Transform layout without layout_transform

The ConvertLayout pass works well but unfortunately leaves layout_transform ops in the graph, which can be a real pain to remove. I used pattern rewrite but I’d like a more generic solution.

More specifically, I’d like to convert a full model (including inputs and outputs) from one layout to another, say NCHW to NHWC. The resulting graph must be clean without layout_transform, just the original ops with tensors in the final layout and weight tensors in corresponding layout eg for convolutions.

Is there a generic way to do that?

I don’t think there is a generic way to do that because it actually changes the model specification. CovertLayout pass focuses on the layout in the graph while preserving its original spec (i.e., the input and output format/layout). If you are willing to change the model spec, the best solution is exactly what you have proposed, IMO.

cc @anijain2305

1 Like

@comaniac is right. ConvertLayout preserves original spec. There will be atleast two layout_transforms, one at the beginning and other at the end, while converting from NCHW to NHWC. In situations, where there are layout transforms in between, I would suggest to take a look at this -

The doc has some explanation on how to add convert layout support for new operators. It might be possible that your graph has some operators that are not yet supported by convert layout.

Try with efficient net. All the ops are supported. In the end, 2 layout_transform remain. One would expect them to be just after the input and just before the output. But it is not the case.

For example, at input, it remains as x - > nn.pad - > layout_transform. Even though pad is supported. So one has to make a pass to change pad layout. At the end, the layout_transform is few ops behind the output but here it can just be removed with another pass.

Even if we respect the model spec, I wonder if it might be a bug that layout_transforms aren’t just at input and output?

I dont want to hijack the thread, but I also have a question w.r.t. ConertLayout transform.

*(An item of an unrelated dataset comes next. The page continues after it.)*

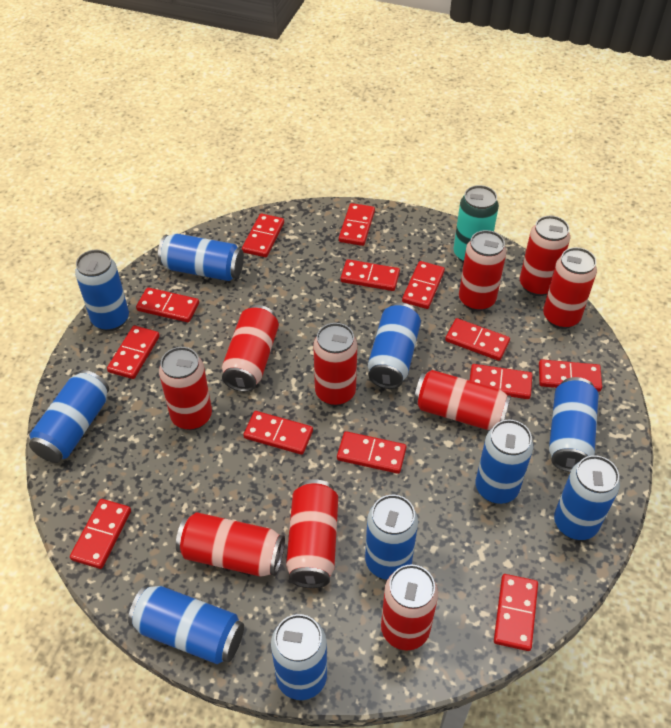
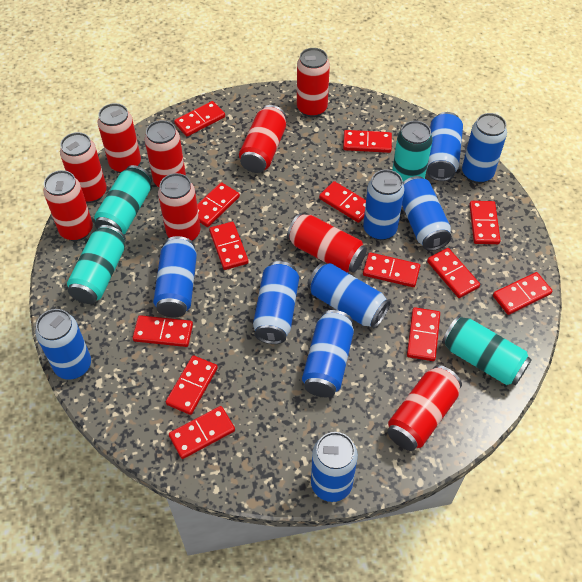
red can: [159,347,212,430] [176,512,285,577] [222,305,279,392] [286,479,338,588] [313,323,357,406] [381,564,438,650] [414,370,511,430] [459,230,506,311] [520,216,570,296] [543,247,597,329] = 10 -> [44,170,93,241] [60,132,107,203] [98,103,141,173] [145,120,186,187] [158,173,200,241] [239,105,287,173] [287,213,367,273] [297,48,330,117] [387,365,462,451] = 9
turquoise can: [454,185,499,263] = 1 -> [67,225,126,304] [94,165,152,234] [392,121,432,182] [442,316,532,386] = 4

I had to import a keras (NHWC) model onto ONNX (due to some keras operators not implemented in the Relay frontend). This initial translation apparently also converts my network to NCHW. Because of my own operator implementations being described in NHWC (and this is a hard requirement), I decided to apply the ConvertLayout on the ONNX model to get it again to NHWC. My network then starts with a transpose (which was injected by ONNX conversion via keras2onnx) and followed by a layout_transform operator on the inputs (viceversa on outputs).

I guess the reason the two don’t get optimized out is the “preserving the network spec” requirement. Is the best solution to look for this transpose->layout_transform pattern and then just rewrite with an identity ?

At least, that’s what I do. But if we have to write passes for every operator, we should update this pass instead.

The Relay pattern re-write doesnt require an implementation for every operator. It would require to define the patterns of these “corner cases”, in which we are trying to undo a layout transform which was done outside of TVM. But this is from my scenario.

I think yours is somewhat different, since you have layout_transforms preceded by other operators at the inputs and viceversa at outputs. All those extra operators are part of the Relay import/optimization routines.

Agree. The problem is that I see the issue even with standard models like ResNet.

So I’m afraid this isn’t just for corner cases.

@mikeseven You are right about the observation that the layout transform are not exactly at the beginning and the end. More specifically, the first layout transform will be before the first conv2d op. And similarly, the last layout transform will be before the first op that does not support convert layout (like reduce sum, dense etc)

This was never a problem because for traditional CPU/GPU targets, it does not matter much whether nn.pad is running in NCHW or NWHC layout. But, I think it matters in your case

1 Like

Thanks for the clarification. I understand the logic behind these choices now. But practically I fail to see the rationale for the use case.

If you have graph on which you run layout transformation, you want the whole graph to be converted. From a performance point of view, it just doesn’t make sense to still have to do layout transforms, regardless whether layout has an importance for downstream ops.